First of all, when lim tends to 0, the upper and lower parts are both 0, which is the 0/0 type of L'H?pital's law. Therefore, up and down at the same time; It becomes e x- 1/sinx+xcosx. At this point, x tends to zero, which is still 0. Therefore, the law of Lobida is implemented again. Deduce again. Change it to e x/cosx+cosx-xsinx. Here we go. When x approaches 0, this formula is equal to 1/2. The answer is 1/2.
the second question
The method of this problem, like the first one, is 0/0, and L'H?pital's law is used many times. Deduce semicolons up and down many times.
The first derivative is equal to sec2 (x)-11-cosx. After deduction, the semicolon is still 0 up and down.
The second derivative is equal to 2 seconds 2 (x) * tanx/sinx. After this deduction, the semicolon is still 0 up and down.
The derivative is also equal to 2/cos 2 (x) = 2.
The answer to this question is equal to 2.
Substitution formula of equivalent infinitesimal;
When x approaches 0:
e^x- 1 ~ x
ln(x+ 1) ~ x
sinx ~ x
arcsinx ~ x
tanx ~ x
arctanx ~ x
1-cosx ~ (x^2)/2
tanx-sinx ~ (x^3)/2
( 1+bx)^a- 1 ~ abx
L'H?pital's law:
Lobida's law is a method to determine the value of indefinite formula by deducing the numerator and denominator respectively and then finding the limit under certain conditions. As we all know, the limit of the ratio of two infinitesimals or the ratio of two infinitesimals may or may not exist.
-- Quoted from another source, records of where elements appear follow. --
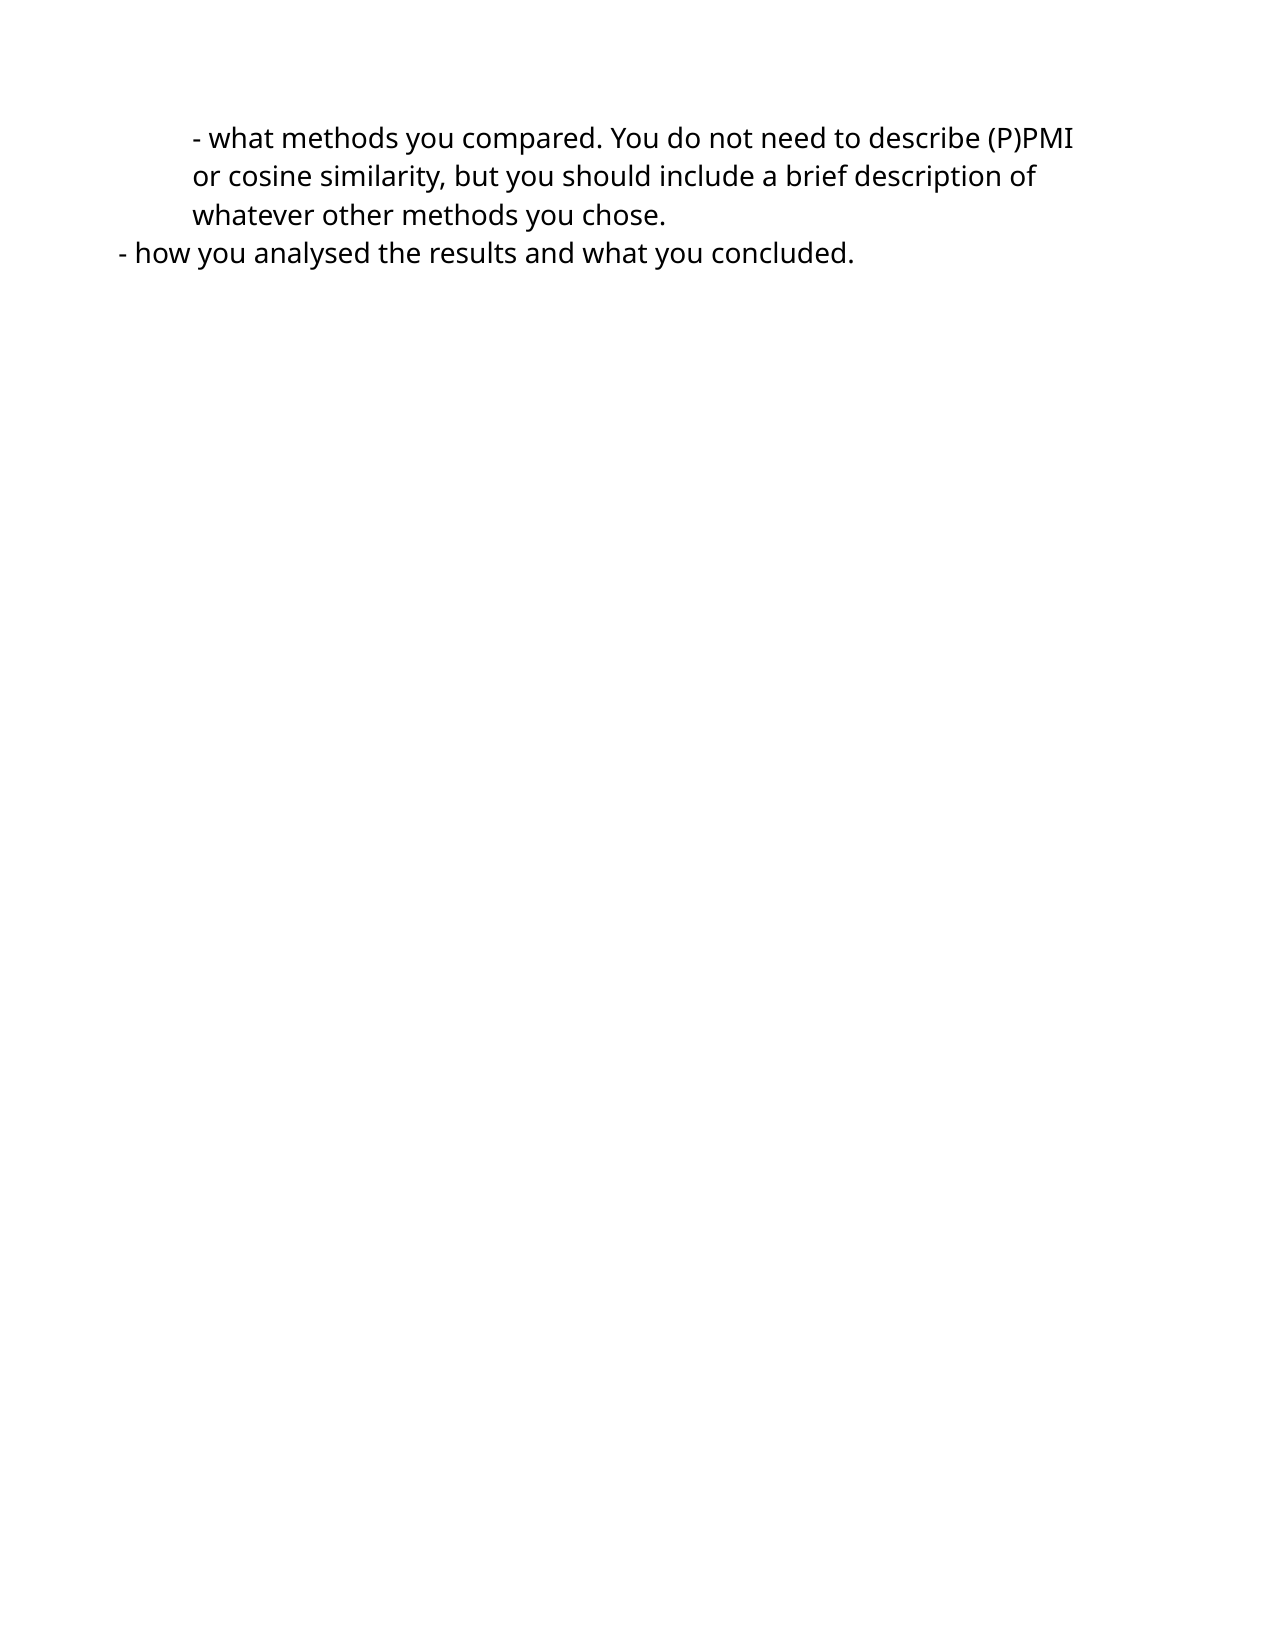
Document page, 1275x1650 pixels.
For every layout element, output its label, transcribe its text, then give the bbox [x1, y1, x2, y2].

text - how you analysed the results and what you concluded. [118, 233, 1157, 271]
text - what methods you compared. You do not need to describe (P)PMI or cosine similarity, but you should include a brief description of whatever other methods you chose. [118, 118, 1157, 233]
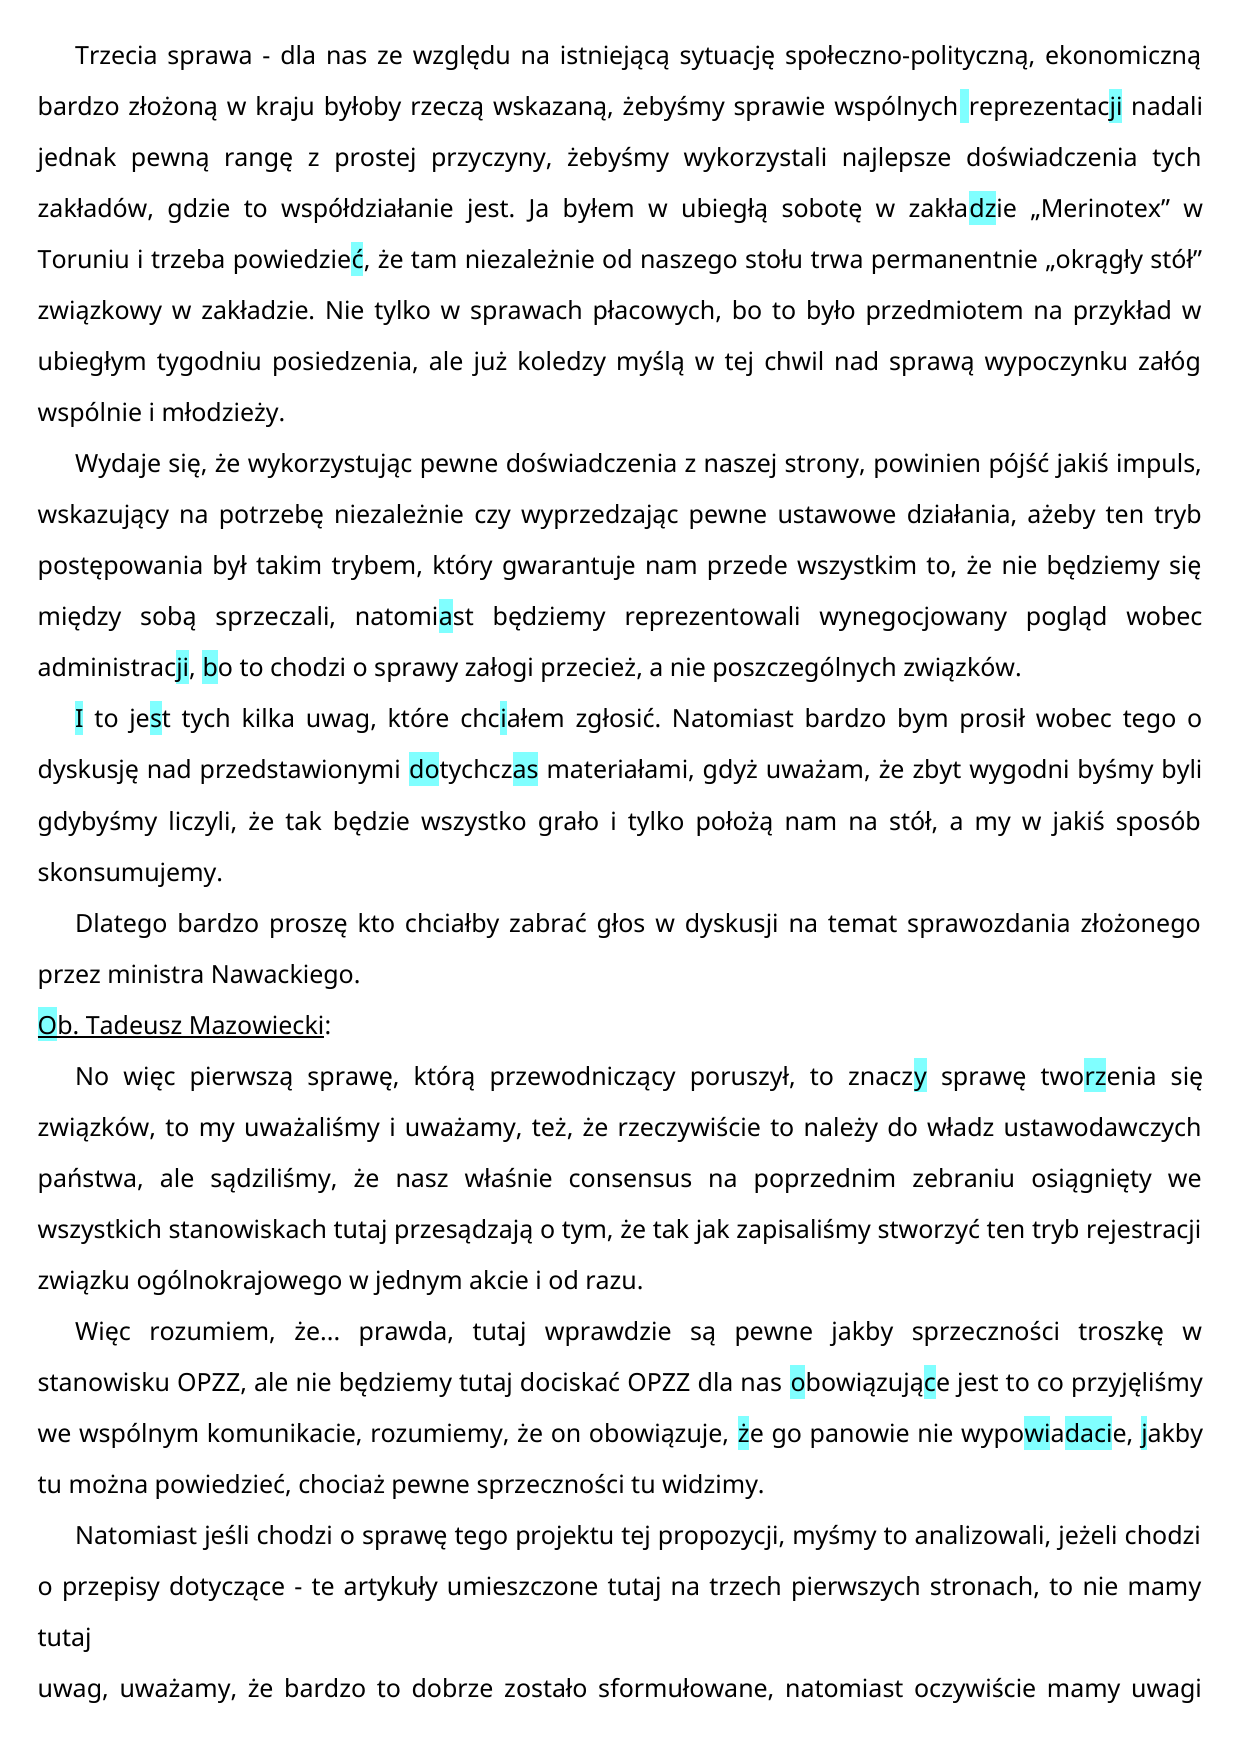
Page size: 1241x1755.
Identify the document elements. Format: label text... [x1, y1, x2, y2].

text Dlatego bardzo proszę kto chciałby zabrać głos w dyskusji na temat sprawozdania złożonego przez ministra Nawackiego. [37, 905, 1203, 990]
text No więc pierwszą sprawę, którą przewodniczący poruszył, to znaczy sprawę tworzenia się związków, to my uważaliśmy i uważamy, też, że rzeczywiście to należy do władz ustawodawczych państwa, ale sądziliśmy, że nasz właśnie consensus na poprzednim zebraniu osiągnięty we wszystkich stanowiskach tutaj przesądzają o tym, że tak jak zapisaliśmy stworzyć ten tryb rejestracji związku ogólnokrajowego w jednym akcie i od razu. [37, 1058, 1203, 1297]
text Trzecia sprawa - dla nas ze względu na istniejącą sytuację społeczno-polityczną, ekonomiczną bardzo złożoną w kraju byłoby rzeczą wskazaną, żebyśmy sprawie wspólnych reprezentacji nadali jednak pewną rangę z prostej przyczyny, żebyśmy wykorzystali najlepsze doświadczenia tych zakładów, gdzie to współdziałanie jest. Ja byłem w ubiegłą sobotę w zakładzie „Merinotex” w Toruniu i trzeba powiedzieć, że tam niezależnie od naszego stołu trwa permanentnie „okrągły stół” związkowy w zakładzie. Nie tylko w sprawach płacowych, bo to było przedmiotem na przykład w ubiegłym tygodniu posiedzenia, ale już koledzy myślą w tej chwil nad sprawą wypoczynku załóg wspólnie i młodzieży. [37, 37, 1203, 429]
text Ob. Tadeusz Mazowiecki: [37, 1007, 1203, 1041]
text Natomiast jeśli chodzi o sprawę tego projektu tej propozycji, myśmy to analizowali, jeżeli chodzi o przepisy dotyczące - te artykuły umieszczone tutaj na trzech pierwszych stronach, to nie mamy tutaj [37, 1518, 1203, 1654]
text uwag, uważamy, że bardzo to dobrze zostało sformułowane, natomiast oczywiście mamy uwagi [37, 1671, 1203, 1705]
text Wydaje się, że wykorzystując pewne doświadczenia z naszej strony, powinien pójść jakiś impuls, wskazujący na potrzebę niezależnie czy wyprzedzając pewne ustawowe działania, ażeby ten tryb postępowania był takim trybem, który gwarantuje nam przede wszystkim to, że nie będziemy się między sobą sprzeczali, natomiast będziemy reprezentowali wynegocjowany pogląd wobec administracji, bo to chodzi o sprawy załogi przecież, a nie poszczególnych związków. [37, 446, 1203, 684]
text Więc rozumiem, że... prawda, tutaj wprawdzie są pewne jakby sprzeczności troszkę w stanowisku OPZZ, ale nie będziemy tutaj dociskać OPZZ dla nas obowiązujące jest to co przyjęliśmy we wspólnym komunikacie, rozumiemy, że on obowiązuje, że go panowie nie wypowiadacie, jakby tu można powiedzieć, chociaż pewne sprzeczności tu widzimy. [37, 1313, 1203, 1501]
text I to jest tych kilka uwag, które chciałem zgłosić. Natomiast bardzo bym prosił wobec tego o dyskusję nad przedstawionymi dotychczas materiałami, gdyż uważam, że zbyt wygodni byśmy byli gdybyśmy liczyli, że tak będzie wszystko grało i tylko położą nam na stół, a my w jakiś sposób skonsumujemy. [37, 701, 1203, 888]
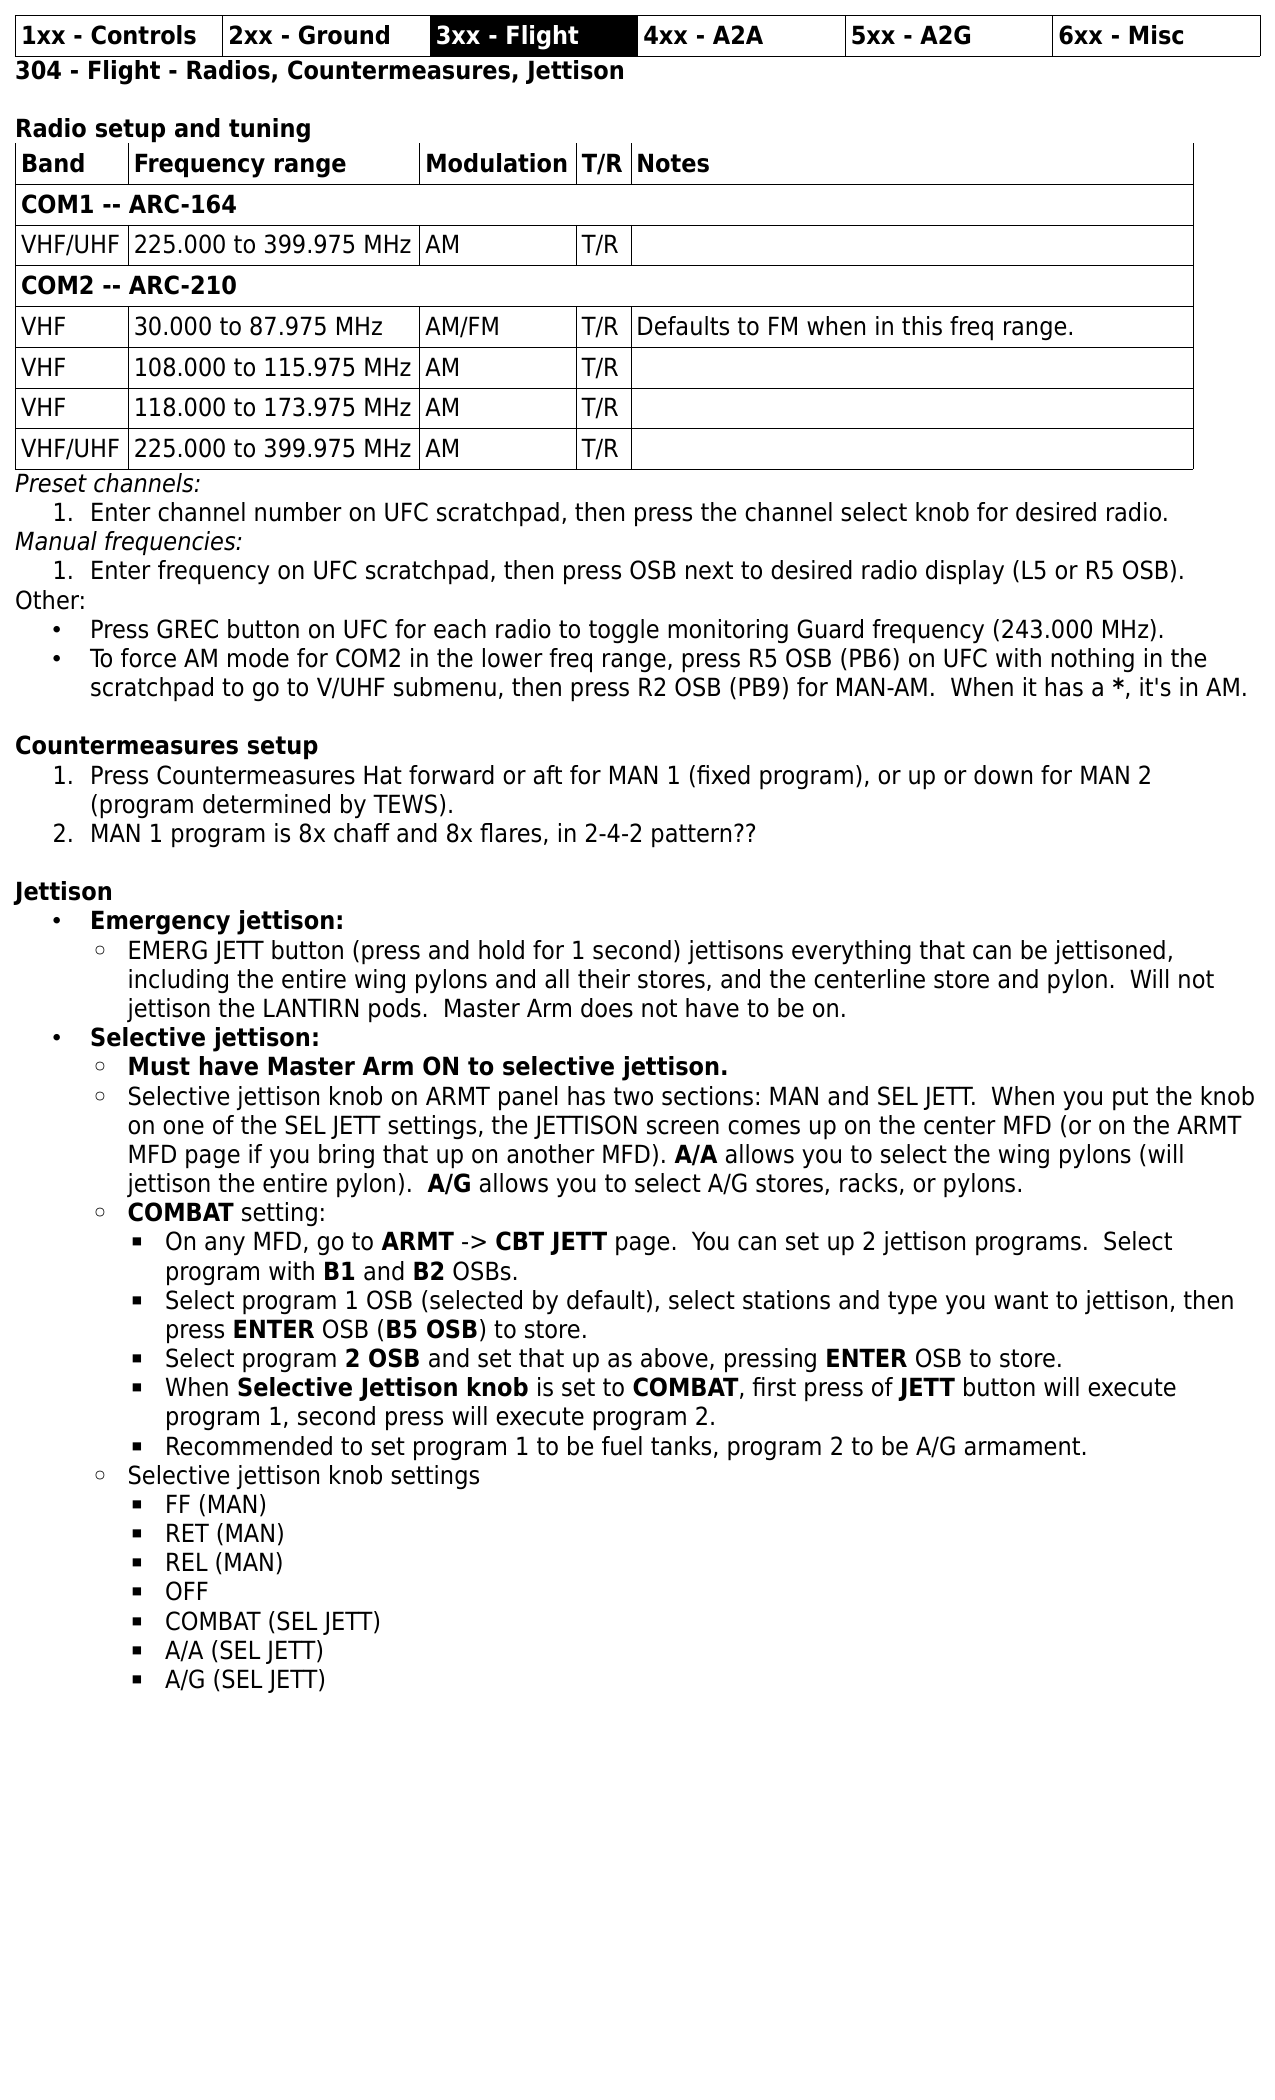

1. The numerator and denominator tend to zero or infinity. Second, whether the numerator and denominator are differentiable within the definition domain.
When both conditions are satisfied, take derivative and judge whether the limit after derivative exists: if it exists, get the answer directly; If it doesn't exist, it means that this indefinite form can't be solved by L'H?pital's law. If it is uncertain, that is, the result is still undecided, then continue to use the Lobida rule on the basis of verification.